The Midtown Farmers Market is a seasonal open-air farmers market in the Midtown area of south Minneapolis. Established in 2003, the market is held Saturdays from May through October, and Tuesdays from June through October in a parking lot in the Corcoran neighborhood. The market is a project of the Corcoran Neighborhood Organization, and is known for a selection of locally produced and organic fare. All of the products sold at the market are grown or produced in Minnesota or Wisconsin by the individual vendors. At the peak of the season, the Saturday market hosts over 70 vendors and draws over 60,000 shoppers each season.

In addition to the usual cash, shoppers can also pay using credit cards or EBT (food stamp) cards. Customers wishing to use these alternative forms of payment use credit card processing machines at a central booth to buy wooden tokens, which can be spent as cash throughout the market. The Midtown Farmers Market was the first in Minnesota to offer an EBT payment option.

== Mission ==
The mission of the Midtown Farmers Market is to create a vibrant forum in south Minneapolis that connects community residents and nearby rural food producers in a mutually beneficial economic and cultural exchange.

== History and location ==
Since 2003, the Midtown Farmers Market (MFM) has connected locally produced food and goods with 40,000 customers per season at 2225 East Lake Street on a surface parking lot owned by Minneapolis Public Schools (MPS). The Midtown Farmers Market was conceived by local residents and is operated by the Corcoran Neighborhood Organization (CNO). The Midtown Farmers Market was a key element of the Corcoran Midtown Revival Plan. The MFM currently operates one day a week from May to June, and two days a week from June through October.

The market site offers parking and bicycle racks. The Lake Street Station of the METRO Blue Line is immediately adjacent to the market site, and several Metro Transit bus routes stop near the site.

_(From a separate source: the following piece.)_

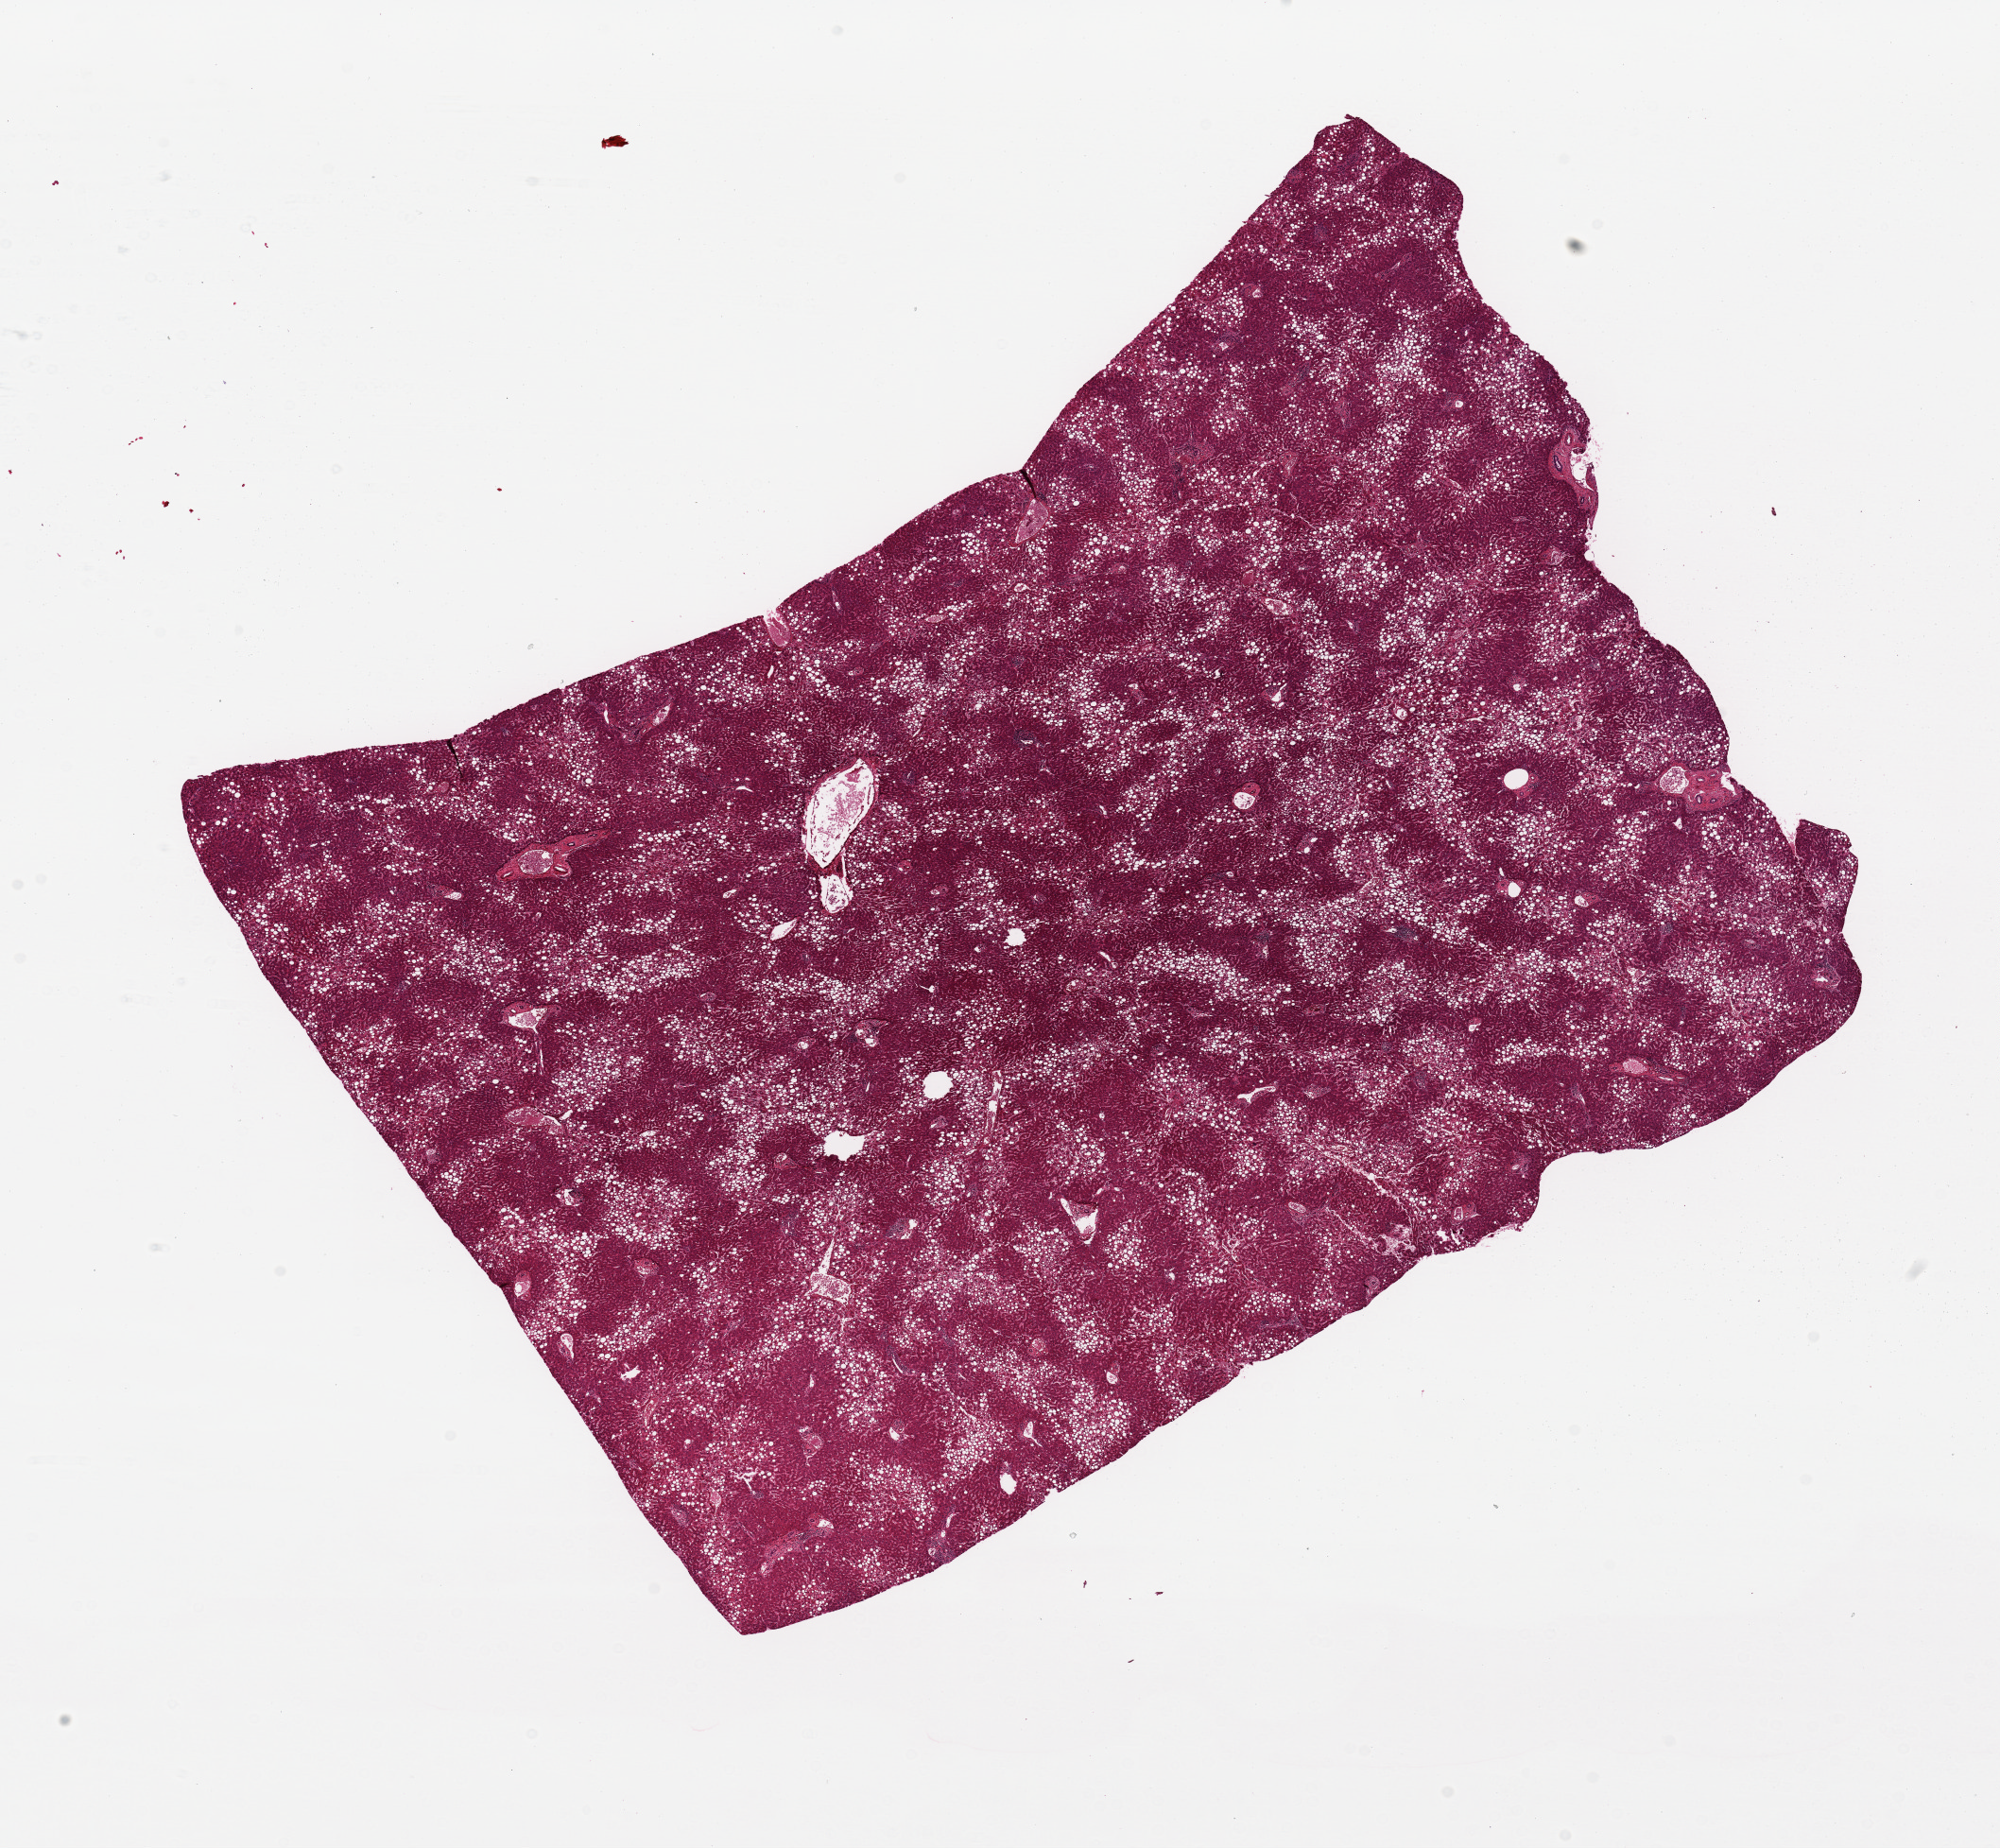
Haematoxylin and eosin whole-slide image, whole scanned area (about 16.7 x 15.5 mm, slide scanned at 20x) shown as a low-resolution overview; PAXgene-fixed, paraffin-embedded tissue; sampled site (target tissue): liver; tissue donor sample. Donor sex: male.
• reviewer comment on this tissue sample: 50-60% macrovesicular steatosis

The market was awarded the title of "Best Farmers Market" by City Pages in 2004.

== Preserving the Midtown Farmers Market ==

The Midtown Farmers Market was a key element of the Corcoran Midtown Revival Plan, which called for a mix of housing, retail/office, structured/underground parking, and public open space. This citizen-generated Plan was adopted by the City Council as part of the Minneapolis Plan in 2002.

Given development pressures and the pending sale of the 6 1/2-acre site by the school district, residents look forward to the opportunity to realize the Plan and create a permanent home for the Midtown Farmers Market at 2225 East Lake on a public square, plaza, or mall shared within a larger mixed-use, transit oriented development adjacent to the Lake Street LRT station, with nearby connections to the Midtown Greenway bikeway, bus transit, and a proposed Midtown Greenway trolley line.

The Midtown Farmers Market is secure at 2225 East Lake Street—its home of 7 seasons—and will be part of the future redevelopment of the site. This was the message from Mark Bollinger, executive director of facilities for Minneapolis Public Schools (MPS), when he attended the April 19, 2010, meeting of Corcoran's Land Use and Transportation and Housing committees. MPS owns the building and 6-1/2-acre site and is currently preparing a request for proposals (RFP) for its sale and redevelopment.